Each time I bend over to properly dispose of Maggie’s “business,” I know every cat-owning neighbor is laughing uncontrollably and thinking “What a sucker.” As if that’s not bad enough, I then have to walk home CARRYING the smelly bag of poop for all of Shelburne Road to see. I call this the Dog Shit Walk of Shame. Why don’t I just stamp “This dog OWNS me” on my forehead and call it a day?   

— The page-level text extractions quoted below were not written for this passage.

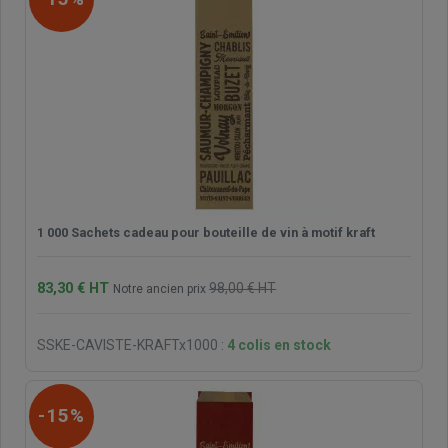
1 000 Sachets cadeau pour bouteille de vin à motif kraft
83,30 € HT
98,00 € HT
Notre ancien prix
SSKE-CAVISTE-KRAFTx1000
:
4 colis en stock
-15%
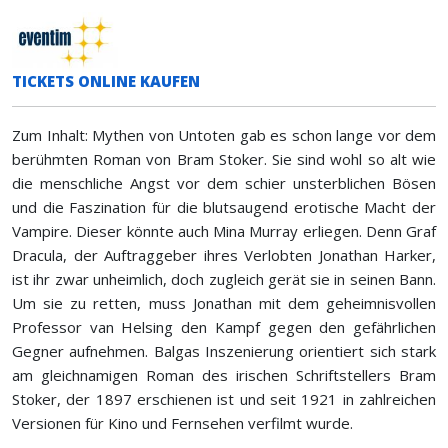
TICKETS ONLINE KAUFEN
Zum Inhalt: Mythen von Untoten gab es schon lange vor dem
berühmten Roman von Bram Stoker. Sie sind wohl so alt wie
die menschliche Angst vor dem schier unsterblichen Bösen
und die Faszination für die blutsaugend erotische Macht der
Vampire. Dieser könnte auch Mina Murray erliegen. Denn Graf
Dracula, der Auftraggeber ihres Verlobten Jonathan Harker,
ist ihr zwar unheimlich, doch zugleich gerät sie in seinen Bann.
Um sie zu retten, muss Jonathan mit dem geheimnisvollen
Professor van Helsing den Kampf gegen den gefährlichen
Gegner aufnehmen. Balgas Inszenierung orientiert sich stark
am gleichnamigen Roman des irischen Schriftstellers Bram
Stoker, der 1897 erschienen ist und seit 1921 in zahlreichen
Versionen für Kino und Fernsehen verfilmt wurde.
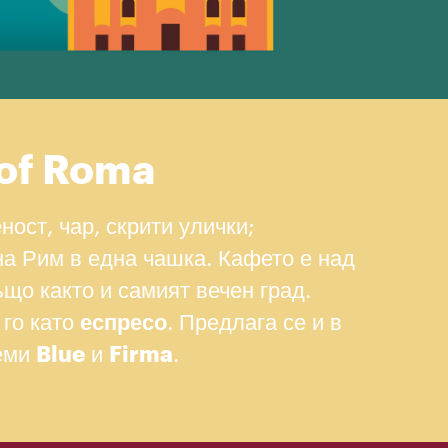
 of Roma
ност, чар, скрити улички;
на Рим в една чашка. Кафето е над
ъщо както и самият вечен град.
 го като
еспресо
. Предлага се и в
теми
Blue
и
Firma
.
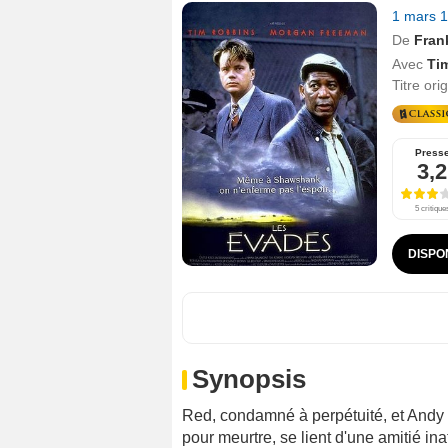
1 mars 
De
Fran
Avec
Ti
Titre ori
Press
3,2
5 critique
DISPO
Synopsis
Red, condamné à perpétuité, et Andy
pour meurtre, se lient d'une amitié in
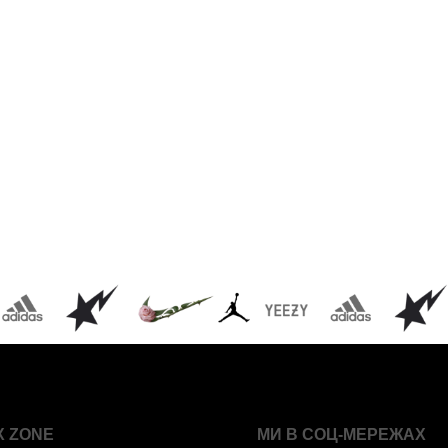
X ZONE
МИ В СОЦ-МЕРЕЖАХ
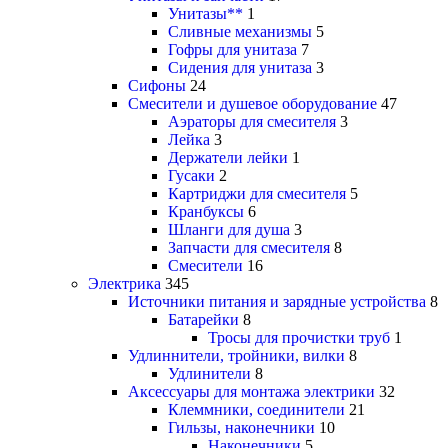
Унитазы**
1
Сливные механизмы
5
Гофры для унитаза
7
Сидения для унитаза
3
Сифоны
24
Смесители и душевое оборудование
47
Аэраторы для смесителя
3
Лейка
3
Держатели лейки
1
Гусаки
2
Картриджи для смесителя
5
Кранбуксы
6
Шланги для душа
3
Запчасти для смесителя
8
Смесители
16
Электрика
345
Источники питания и зарядные устройства
8
Батарейки
8
Тросы для прочистки труб
1
Удлиннители, тройники, вилки
8
Удлинители
8
Аксессуары для монтажа электрики
32
Клеммники, соединители
21
Гильзы, наконечники
10
Наконечники
5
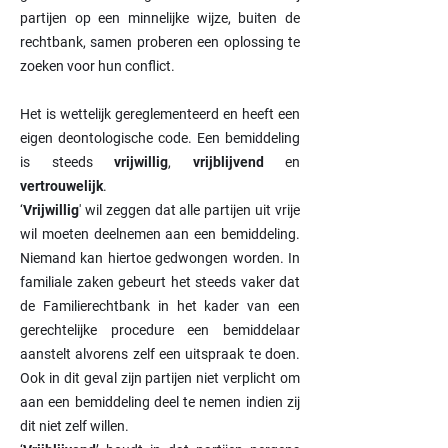
partijen op een minnelijke wijze, buiten de
rechtbank, samen proberen een oplossing te
zoeken voor hun conflict.
Het is wettelijk gereglementeerd en heeft een
eigen deontologische code. Een bemiddeling
is steeds
vrijwillig
,
vrijblijvend
en
vertrouwelijk
.
‘
Vrijwillig
' wil zeggen dat alle partijen uit vrije
wil moeten deelnemen aan een bemiddeling.
Niemand kan hiertoe gedwongen worden. In
familiale zaken gebeurt het steeds vaker dat
de Familierechtbank in het kader van een
gerechtelijke procedure een bemiddelaar
aanstelt alvorens zelf een uitspraak te doen.
Ook in dit geval zijn partijen niet verplicht om
aan een bemiddeling deel te nemen indien zij
dit niet zelf willen.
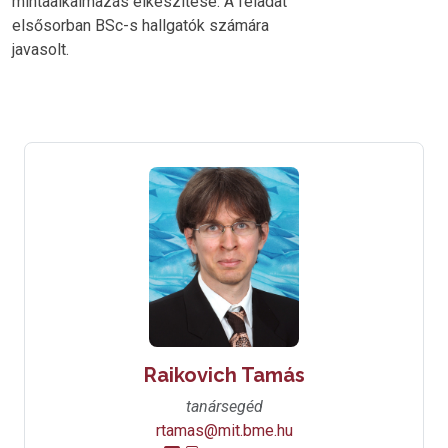
mintaalkalmazás elkészítése. A feladat
elsősorban BSc-s hallgatók számára
javasolt.
Raikovich Tamás
tanársegéd
rtamas@mit.bme.hu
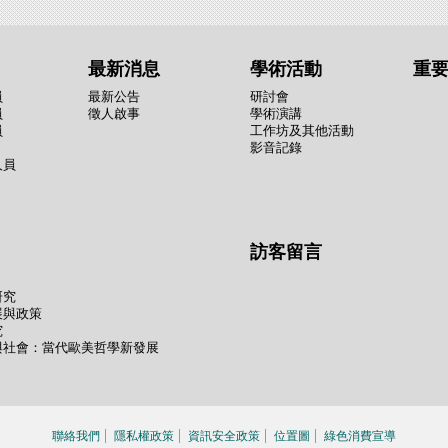
最新消息
學術活動
重
員
最新公告
研討會
員
徵人啟事
學術演講
員
工作坊及其他活動
影音記錄
人員
訪客留言
研究
展與政策
究
與社會：當代歐美哲學新發展
聯絡我們
隱私權政策
資訊安全政策
位置圖
綠色消費宣導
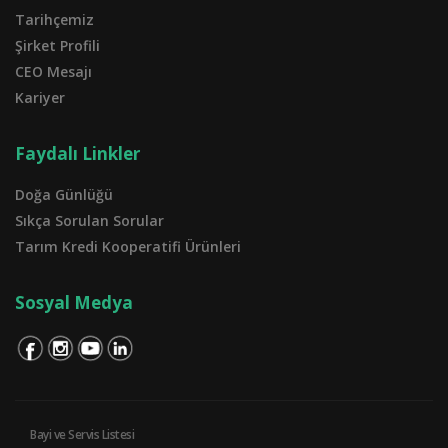
Tarihçemiz
Şirket Profili
CEO Mesajı
Kariyer
Faydalı Linkler
Doğa Günlüğü
Sıkça Sorulan Sorular
Tarım Kredi Kooperatifi Ürünleri
Sosyal Medya
Bayi ve Servis Listesi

I’m serious when I say the person that invented this practice should be rewarded. He or she has managed to dupe an entire society into believing Fido is worth following around and cleaning up after. I mean, think about it. No one treats dogs like we do here in America. We invent “doggy daycares” for them, allow them to take up half of our beds, take them for walks a few times a day, and sometimes pay an exorbitant amount of money just to own them.  What do other countries do? Make them sleep outside until they’re ready to eat them. Ok, so that’s not the norm. I’m just saying it’s crazzzzy we pick up dog poop and think nothing of it!  It’s no wonder some dogs don’t listen to their owners—would you respect someone on their hands and knees picking up your breakfast, lunch, & dinner? Yeah, didn’t think so.

Before I stop talking about this lovely subject, what’s the proper etiquette on doggy-diarrhea? A good friend told me “we don’t pick that up,” and that was the best news I’d heard all day.